Support Questions
Find answers, ask questions, and share your expertise
Announcements
Alert: Welcome to the Unified Cloudera Community. Former HCC members be sure to read and learn how to activate your account here. Want to know more about what has changed? Check out the Community News blog.

Cannection to HBase / Zookeeper hangs.

Cannection to HBase / Zookeeper hangs.

New Contributor
Hello all

I have a MapReduce job connecting to HBase. I have tested it on Cloudera VM 5.0.0 (so psuedo-distributed mode). Now I try to run it on a CDH5 cluster deployed on Amazon EC2.
Following the advices found in Google, I updated the dependency in my JAR to match the one on the cluster: 0.96.1.1-cdh5.0.2 for HBase and 2.3.0-cdh5.0.2 for Hadoop.
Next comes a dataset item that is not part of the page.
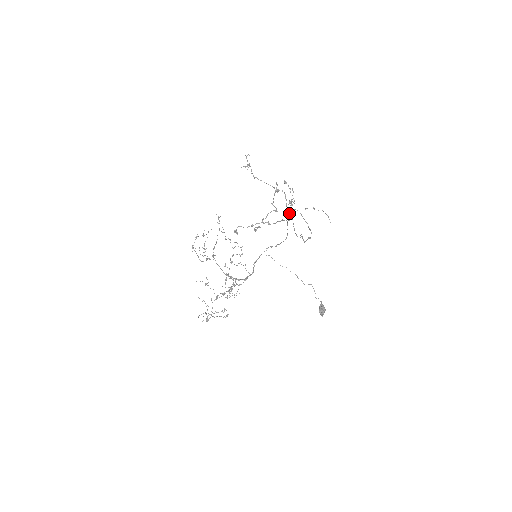
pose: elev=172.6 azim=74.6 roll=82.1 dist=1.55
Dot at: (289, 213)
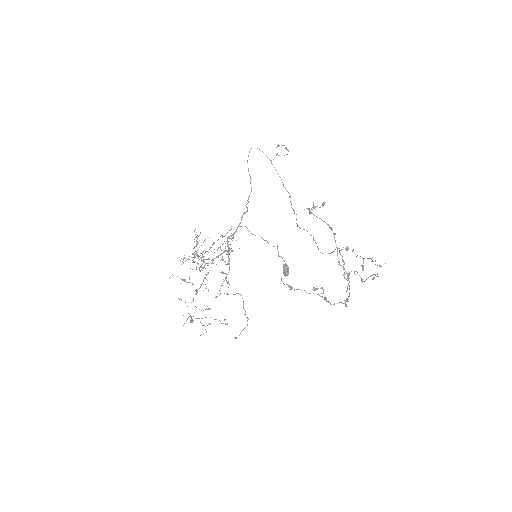
Dot at: occluded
Also, I added hbase.zookeeper.quorum property to my HBaseConfiguration (it was not necessary in pseudo-distributed mode...):

Configuration mapReduceConfiguration = HBaseConfiguration.create();
mapReduceConfiguration.set("hbase.zookeeper.quorum", "domU-12-31-39-16-60-87.compute-1.internal");
mapReduceConfiguration.set("hbase.zookeeper.property.clientPort", "2181");
 
My job hangs after a successful (?) session establishment to Zookeeper. Stacktrace available here: http://pastebin.com/raw.php?i=GYAAwjfp

My HBase cluster consists of a master and 2 slaves. Zookeeper has one server, the same as HBase master. Some of these values are present in the logs, so a quick summary:
Master public DNS:ec2-54-197-217-239.compute-1.amazonaws.com
Master private DNS: domU-12-31-39-16-60-87.compute-1.internal
Slave01 public DNS:ec2-54-205-8-104.compute-1.amazonaws.com

Slave01 private DNS: ip-10-2-31-239.ec2.internal

Slave02 private DNS: ip-10-72-214-28.ec2.internal
 
Any ideas what might be set wrong?


Best regards,

Tomasz

1 REPLY 1

Re: Cannection to HBase / Zookeeper hangs.

Master Guru
Right after the ZK connection is successfully established, the client would attempt to talk to the RegionServer hosting the META region. I suspect this is what it is getting failures at (and is silently retrying).

If you give it a while (say, 10m), or attempt a jstack on it, do you see any forms of exception or places where it is stuck trying to grab a connection to your RSes? That information may help you proceed with troubleshooting the issue.